Lesetext:
==============================

Berlin. Hamas-Milizionäre haben am Samstag ein Festival gestürmt. Dabei kam es zu grauenerregenden Szenen – und offenbar Hunderten Opfern.
- Hamas-Kämpfer haben eine junge Israeli mit deutschen Wurzeln entführt
- Die Mutter von Shani Louk erkannte ihre Tochter auf einem Video
- Ihre Tante richtet einen ergreifenden Appell an die Bundesregierung
Langsam zeigt sich das volle Ausmaß des Grauens nach dem Angriff der Hamas auf Israel seit Samstagmorgen. Erst am Sonntagmittag konnten sich israelische Soldaten und Helfer zu einem Musik-Festival an der Grenze zum Gazastreifen durchkämpfen. Bis zum Sonntagabend stieg die Zahl der Toten nach offiziellen Angaben auf 260. Es scheint, als sei das Fest und die dort feiernden, jungen Leute gezielt angegriffen worden.
Tausende Menschen waren zum Nova Festival im Süden Israels, nahe der Grenze zu Gaza, gekommen. Sie feierten dort friedlich, es war ein Musik-Fest im Zeichen des Friedens. Die Hamas-Kämpfer richteten hier ein Massaker an. Die Terroristen durchbrachen demnach den Grenzzaun und griffen die überwiegend jungen Menschen an. Auf Pick-ups und in Autos fuhren sie auf das Festivalgelände, schossen um sich und nahmen wohl auch Geiseln.
Israel: Junge Deutsche offenbar von Hamas verschleppt
Unter den Opfern ist wohl auch eine junge Deutsch-Israelin. Von der 22-jährigen Shani Louk veröffentlichten die Terroristen ein Video, in dem sie auf der Ladefläche eines Pick-up-Trucks zu sehen ist. Ihr Gesicht ist zum Boden gedreht, doch ihre Familie erkannte ein markantes Tattoo wieder. Mutter Ricarda Louk bestätigte dem „Spiegel“, dass es sich bei der jungen Frau um ihre Tochter handele. Auf den Aufnahmen trampeln mehrere Männer über ihren Körper. Ein Peiniger zerrt an ihren Haaren, ein anderer spuckt auf ihren blutenden Kopf.

==============================

Vorliegende Datensätze:
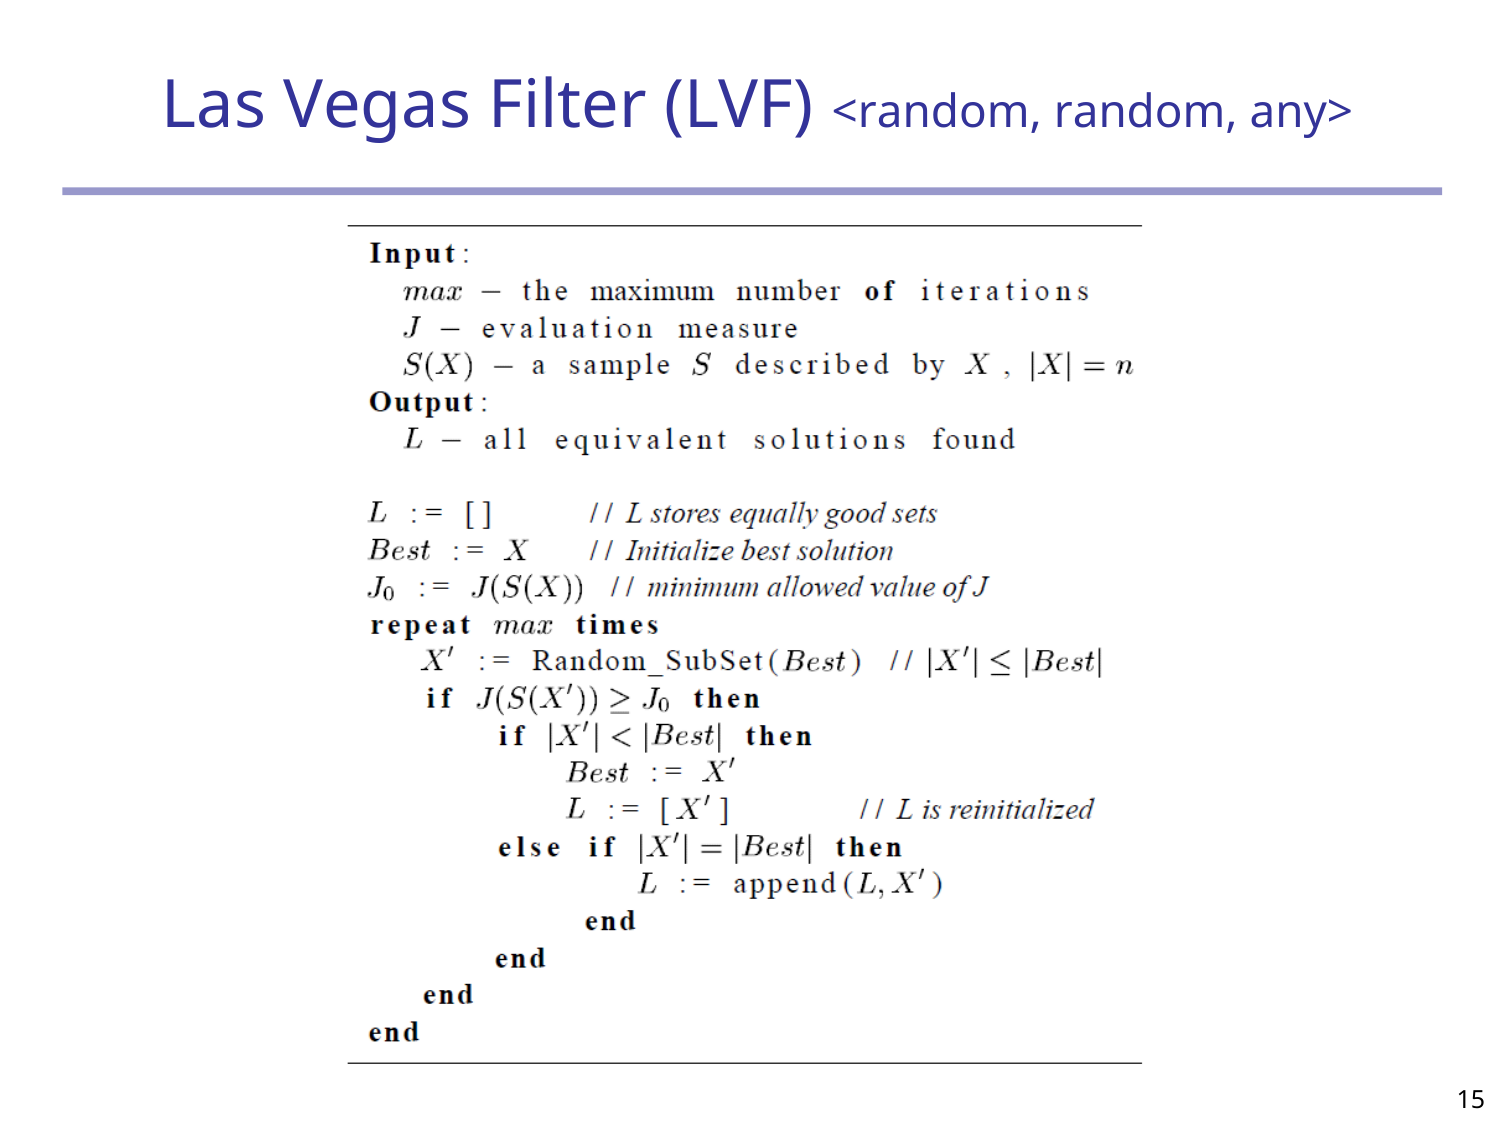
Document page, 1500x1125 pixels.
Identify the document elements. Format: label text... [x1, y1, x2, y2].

title Las Vegas Filter (LVF) <random, random, any> [60, 32, 1456, 170]
list [62, 148, 1426, 999]
picture [328, 214, 1157, 1079]
text_box <number> [1187, 1050, 1500, 1125]
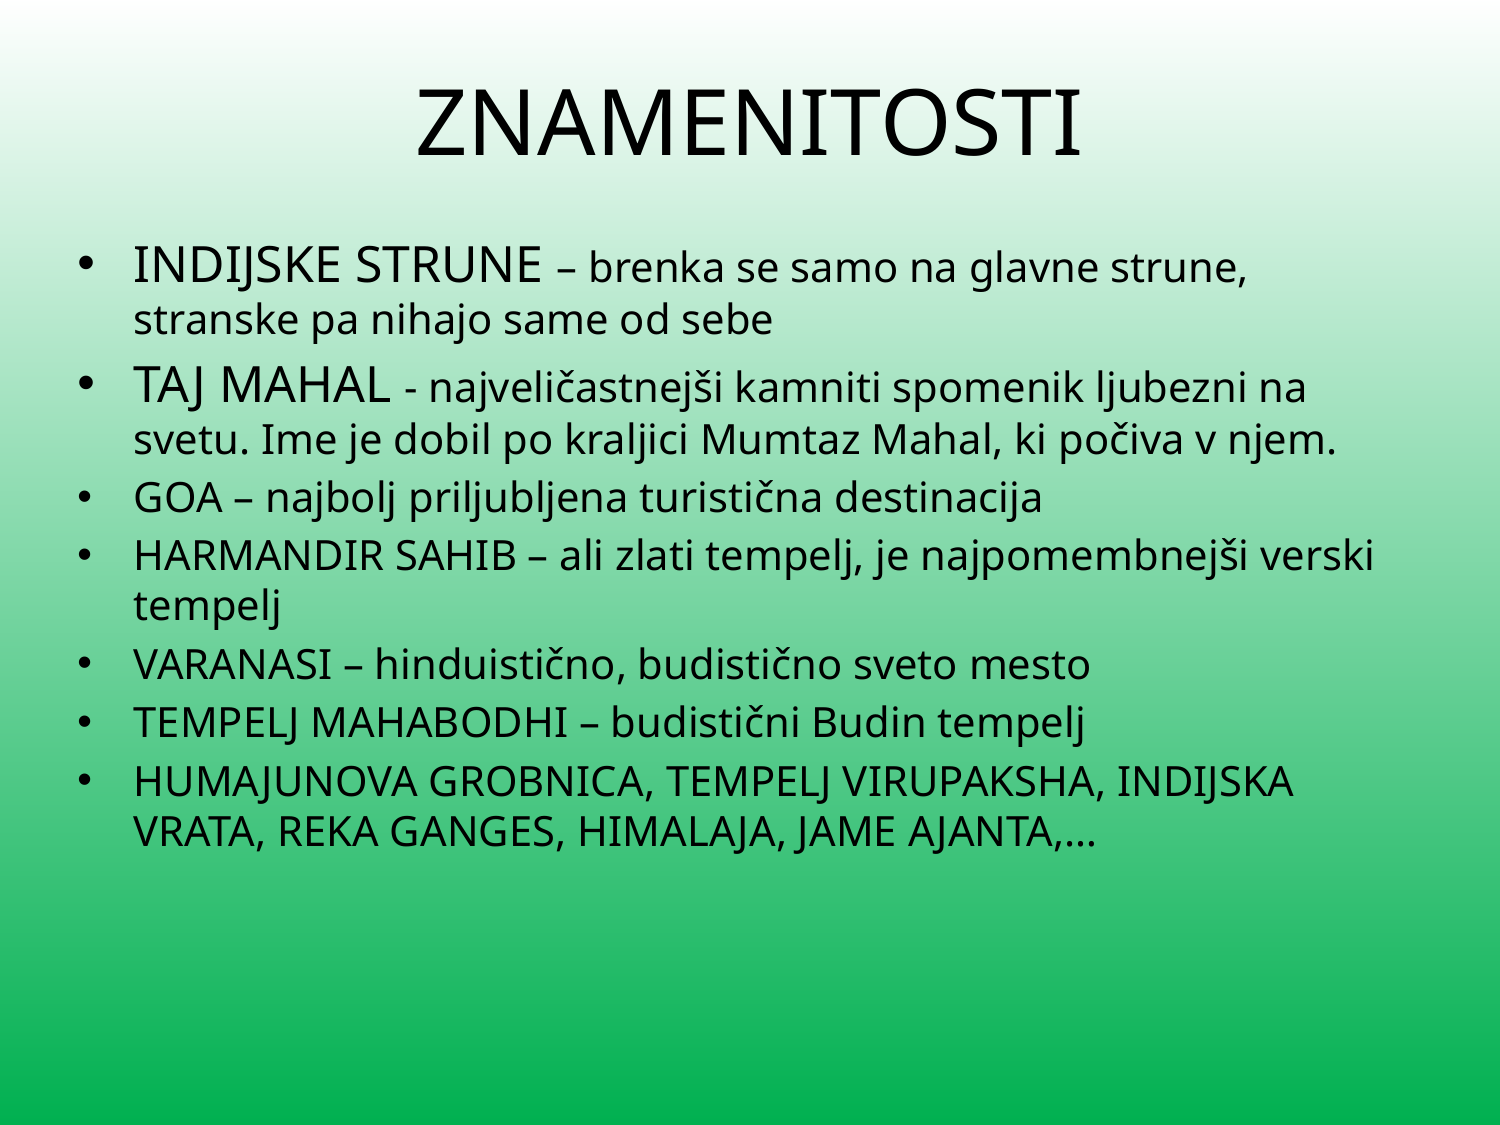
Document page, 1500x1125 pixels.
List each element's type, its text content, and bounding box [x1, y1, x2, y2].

title ZNAMENITOSTI [75, 24, 1425, 213]
list INDIJSKE STRUNE – brenka se samo na glavne strune, stranske pa nihajo same od sebe TAJ MAHAL - najveličastnejši kamniti spomenik ljubezni na svetu. Ime je dobil po kraljici Mumtaz Mahal, ki počiva v njem. GOA – najbolj priljubljena turistična destinacija HARMANDIR SAHIB – ali zlati tempelj, je najpomembnejši verski tempelj VARANASI – hinduistično, budistično sveto mesto TEMPELJ MAHABODHI – budistični Budin tempelj HUMAJUNOVA GROBNICA, TEMPELJ VIRUPAKSHA, INDIJSKA VRATA, REKA GANGES, HIMALAJA, JAME AJANTA,… [62, 224, 1438, 1050]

==============================

Aufgabe A:
Beantworten Sie mithilfe des Berichts über den Angriff auf das Nova Festival diese Fragen:
(i) Auf welche Zahl stieg die Zahl der Toten bis zum Sonntagabend nach offiziellen Angaben?
(ii) Wie alt ist Shani Louk?
(iii) Woran erkannte die Familie die junge Frau auf dem Video wieder?
Aufgabe B: Schreiben Sie aus dem Bericht über den Angriff auf das Nova Festival den Abschnitt von „Berlin. Hamas-Milizionäre haben“ bis einschließlich „gezielt angegriffen worden.“ wortgetreu ab.
Aufgabe C: Knüpfen Sie an den letzten Satz des Berichts über den Angriff auf das Nova Festival an, und setzen Sie den Bericht fort.

Antwort A:
(i) Auf 260.
(ii) Sie ist 22 Jahre alt.
(iii) An einem markanten Tattoo.

Antwort B:
Berlin. Hamas-Milizionäre haben am Samstag ein Festival gestürmt. Dabei kam es zu grauenerregenden Szenen – und offenbar Hunderten Opfern.
- Hamas-Kämpfer haben eine junge Israeli mit deutschen Wurzeln entführt
- Die Mutter von Shani Louk erkannte ihre Tochter auf einem Video
- Ihre Tante richtet einen ergreifenden Appell an die Bundesregierung
Langsam zeigt sich das volle Ausmaß des Grauens nach dem Angriff der Hamas auf Israel seit Samstagmorgen. Erst am Sonntagmittag konnten sich israelische Soldaten und Helfer zu einem Musik-Festival an der Grenze zum Gazastreifen durchkämpfen. Bis zum Sonntagabend stieg die Zahl der Toten nach offiziellen Angaben auf 260. Es scheint, als sei das Fest und die dort feiernden, jungen Leute gezielt angegriffen worden.

Antwort C:
Ob die junge Frau noch lebt, ist fraglich. Ihre Mutter sagte über ihre leblose Tochter auf dem Jeep: „Sie sieht bewusstlos aus.“ Die Hoffnung, dass ihre Tochter noch am Leben ist, will sie nicht aufgeben. Vom Auswärtigen Amt hieß es am Sonntagvormittag, man prüfe, ob auch deutsche Staatsangehörige unter den Opfern seien. Weitere Videos in sozialen Medien zeigen, wie Hunderte Menschen in der Wüste vor den Schüssen der Angreifer fliehen.
Tante mit emotionalem Appell an deutsche Regierung
Am Montag meldete sich die Tante der jungen Frau mit einem ergreifenden Appell. „Wir bekommen hier keine Informationen, nur aus den Videos, und die Situation ist nicht gut“, sagte Orly Louk, Tante der 22-jährigen Shani Louk, der Deutschen Presse-Agentur in Sulz am Neckar.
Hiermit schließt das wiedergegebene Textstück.